#### Your objective
Set out each line from the following listing that includes the word "console".
____ Exercise materials
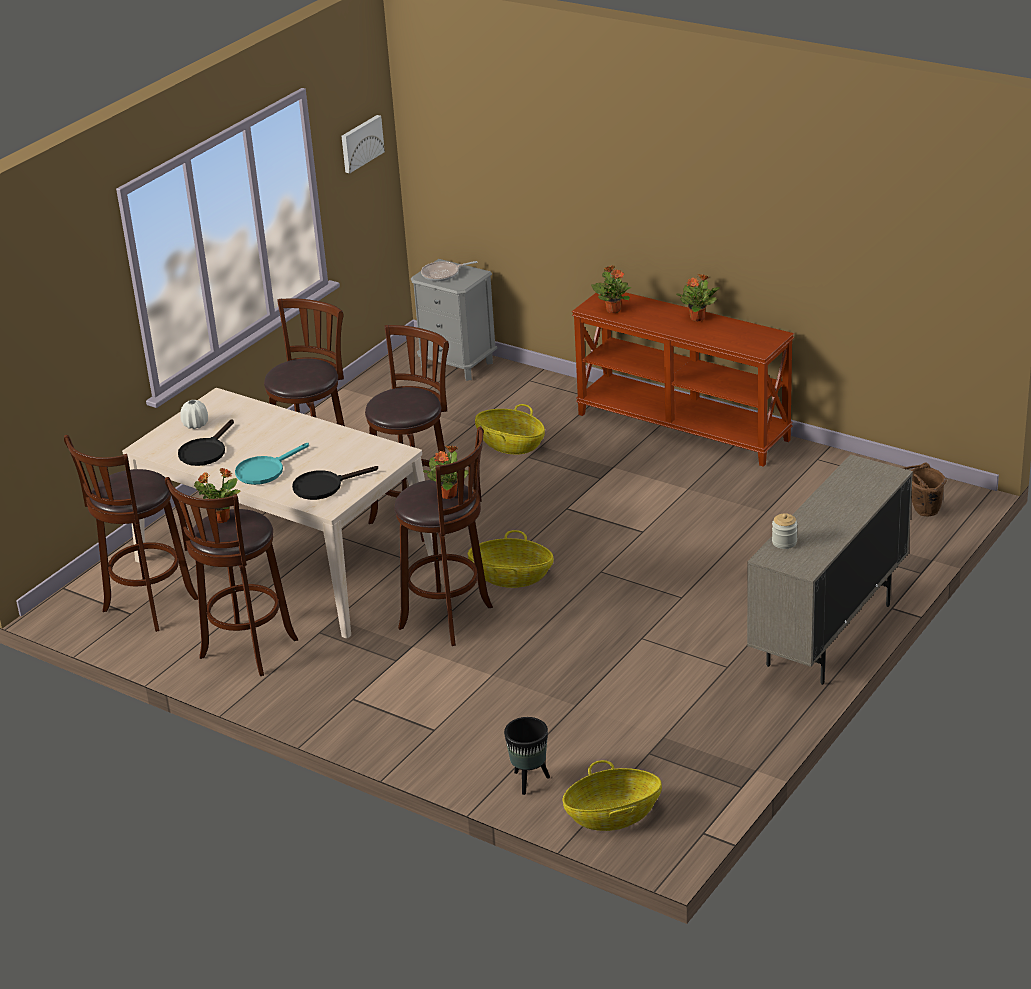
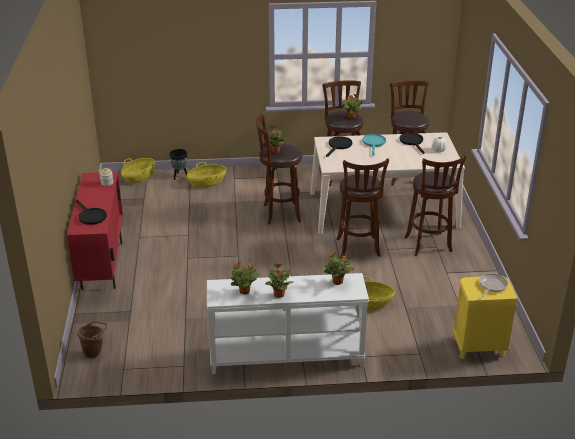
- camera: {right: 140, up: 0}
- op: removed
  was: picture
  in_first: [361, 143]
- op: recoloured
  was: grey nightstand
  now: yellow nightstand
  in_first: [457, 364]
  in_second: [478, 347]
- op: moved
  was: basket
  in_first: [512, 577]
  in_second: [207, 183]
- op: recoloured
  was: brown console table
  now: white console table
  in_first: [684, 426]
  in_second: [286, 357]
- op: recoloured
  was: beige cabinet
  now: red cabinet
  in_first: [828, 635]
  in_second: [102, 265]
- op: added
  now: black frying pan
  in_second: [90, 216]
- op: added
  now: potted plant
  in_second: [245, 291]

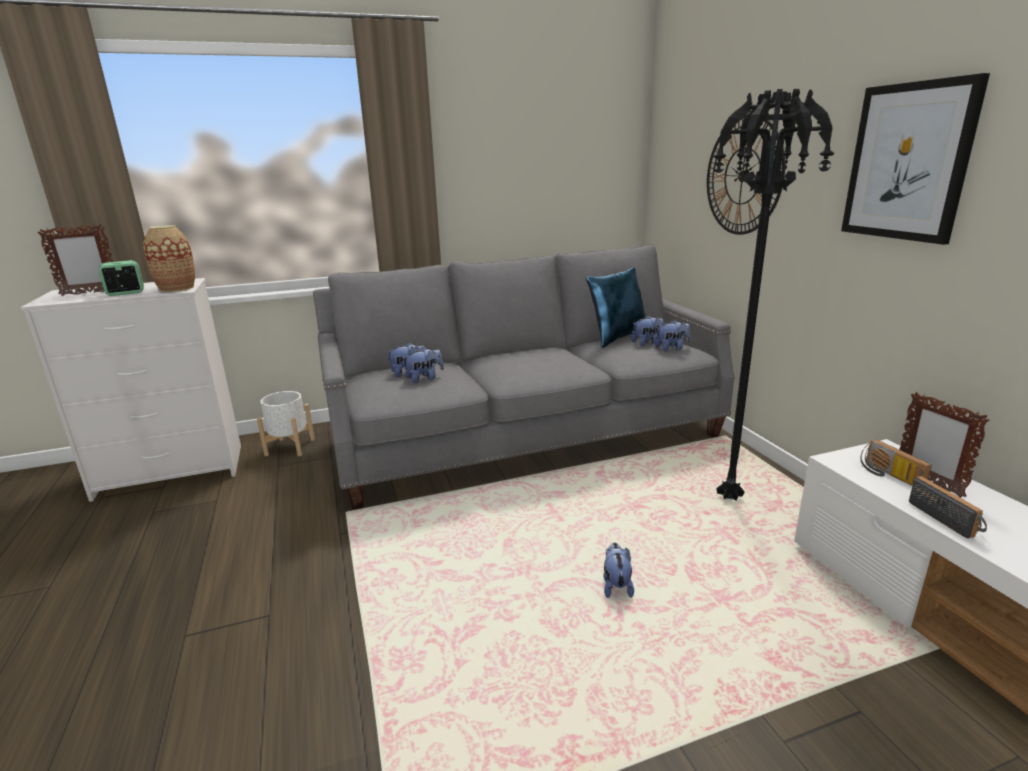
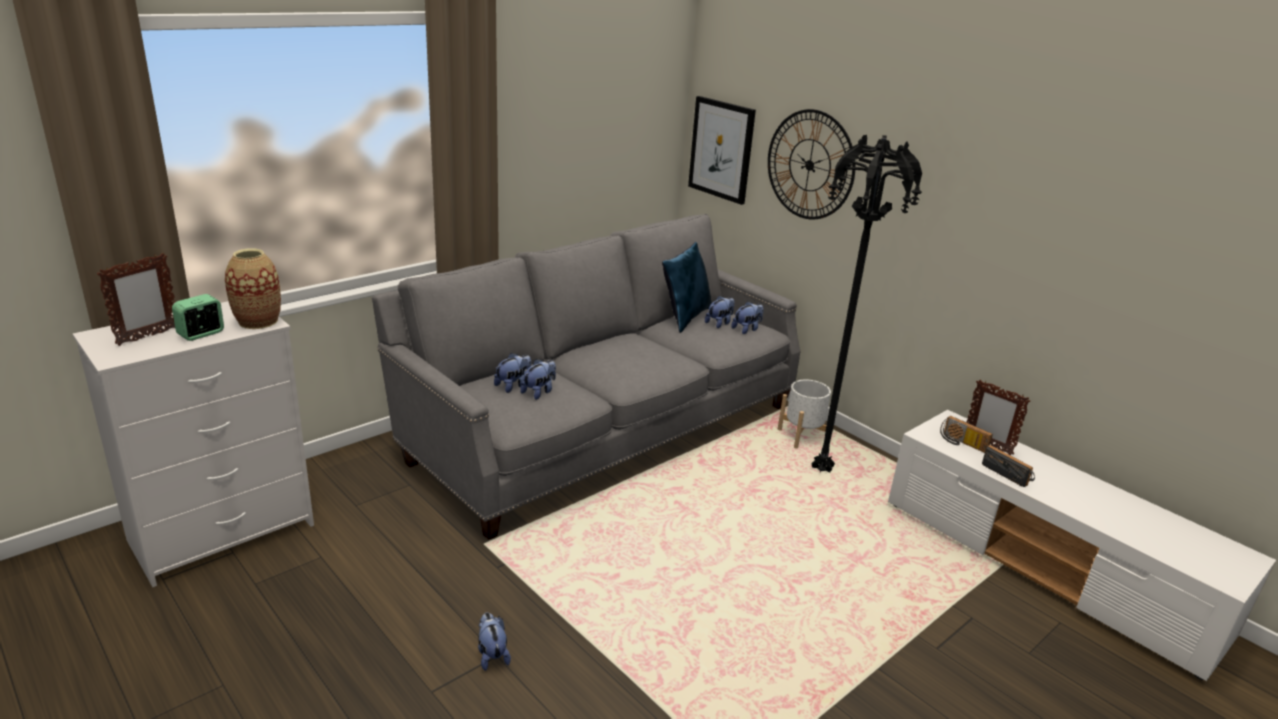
- camera: {right: -25, up: 5}
- op: moved
  was: white planter
  in_first: [289, 447]
  in_second: [802, 437]
- op: moved
  was: plush toy
  in_first: [616, 585]
  in_second: [492, 655]
- op: moved
  was: picture
  in_first: [908, 162]
  in_second: [721, 149]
________
#### Final answer
  was: brown console table
  now: white console table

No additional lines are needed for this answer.